|Apr22-12, 09:43 AM||#1|
Adding water to molten salt.
If adding impurities, such as salt, to water will increase the boiling point of water, what if it's the other way around? Will adding water to molten salt increase the boiling point of salt (sodium chloride) or the water? Or water is not considered an impurities to molten salt?
|Apr22-12, 10:48 AM||#2|
As you might guess, adding liquid water which has STP boiling point of 100C is a good way to get a lot of steam from contact with typical ionic melts which are in the 500-1500 C range. The experiment to determine mp depression for ionic melts with H2O as an impurity would require high pressure to keep the phases mingled. But since mp's are colligative properties, the same principles apply. For ionic melts transitioning to boiling points things become more complicated as H2O even under pressure can not be a liquid (above critical point).

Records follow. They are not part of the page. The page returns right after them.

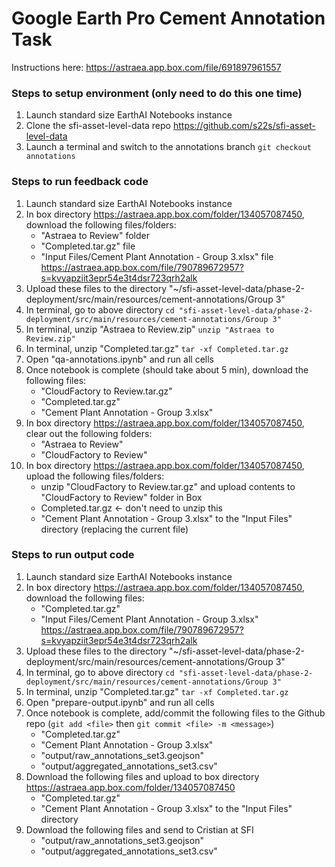 # Google Earth Pro Cement Annotation Task

Instructions here: https://astraea.app.box.com/file/691897961557

### Steps to setup environment (only need to do this one time) 

1. Launch standard size EarthAI Notebooks instance
2. Clone the sfi-asset-level-data repo https://github.com/s22s/sfi-asset-level-data
3. Launch a terminal and switch to the annotations branch `git checkout annotations`

### Steps to run feedback code

1. Launch standard size EarthAI Notebooks instance
2. In box directory https://astraea.app.box.com/folder/134057087450, download the following files/folders:
    - "Astraea to Review" folder
    - "Completed.tar.gz" file
    - "Input Files/Cement Plant Annotation - Group 3.xlsx" file https://astraea.app.box.com/file/790789672957?s=kvyapziit3epr54e3t4dsr723qrh2alk
3. Upload these files to the directory "~/sfi-asset-level-data/phase-2-deployment/src/main/resources/cement-annotations/Group 3"
4. In terminal, go to above directory `cd "sfi-asset-level-data/phase-2-deployment/src/main/resources/cement-annotations/Group 3"`
5. In terminal, unzip "Astraea to Review.zip" `unzip "Astraea to Review.zip"`
6. In terminal, unzip "Completed.tar.gz" `tar -xf Completed.tar.gz`
7. Open "qa-annotations.ipynb" and run all cells
8. Once notebook is complete (should take about 5 min), download the following files:
    - "CloudFactory to Review.tar.gz"
    - "Completed.tar.gz"
    - "Cement Plant Annotation - Group 3.xlsx"
9. In box directory https://astraea.app.box.com/folder/134057087450, clear out the following folders:
    - "Astraea to Review" 
    - "CloudFactory to Review"
10. In box directory https://astraea.app.box.com/folder/134057087450, upload the following files/folders:
    - unzip "CloudFactory to Review.tar.gz" and upload contents to "CloudFactory to Review" folder in Box
    - Completed.tar.gz <- don't need to unzip this
    - "Cement Plant Annotation - Group 3.xlsx" to the "Input Files" directory (replacing the current file)


### Steps to run output code

1. Launch standard size EarthAI Notebooks instance
2. In box directory https://astraea.app.box.com/folder/134057087450, download the following files:
    - "Completed.tar.gz"
    - "Input Files/Cement Plant Annotation - Group 3.xlsx" https://astraea.app.box.com/file/790789672957?s=kvyapziit3epr54e3t4dsr723qrh2alk
3. Upload these files to the directory "~/sfi-asset-level-data/phase-2-deployment/src/main/resources/cement-annotations/Group 3"
4. In terminal, go to above directory `cd "sfi-asset-level-data/phase-2-deployment/src/main/resources/cement-annotations/Group 3"`
5. In terminal, unzip "Completed.tar.gz" `tar -xf Completed.tar.gz`
6. Open "prepare-output.ipynb" and run all cells
7. Once notebook is complete, add/commit the following files to the Github repo (`git add <file>` then `git commit <file> -m <message>`)
    - "Completed.tar.gz"
    - "Cement Plant Annotation - Group 3.xlsx"
    - "output/raw_annotations_set3.geojson"
    - "output/aggregated_annotations_set3.csv"
8. Download the following files and upload to box directory https://astraea.app.box.com/folder/134057087450
    - "Completed.tar.gz"
    - "Cement Plant Annotation - Group 3.xlsx" to the "Input Files" directory
9. Download the following files and send to Cristian at SFI 
    - "output/raw_annotations_set3.geojson"
    - "output/aggregated_annotations_set3.csv"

However, this is exactly what is taking place deep beneath the earth in subduction zones that take an oceanic plate and slide it under a continental plate. A moisture rich mineral phase begins to melt at some point below the lowest melting mineral, and the less dense hot fluidic magma rises through denser rock. As it nears the surface the hot vapor rich magma can depressurize and further fractionate depending on the cooling rate of the surroundings. If it rises to the surface it can release the water explosively in a volcanic eruption.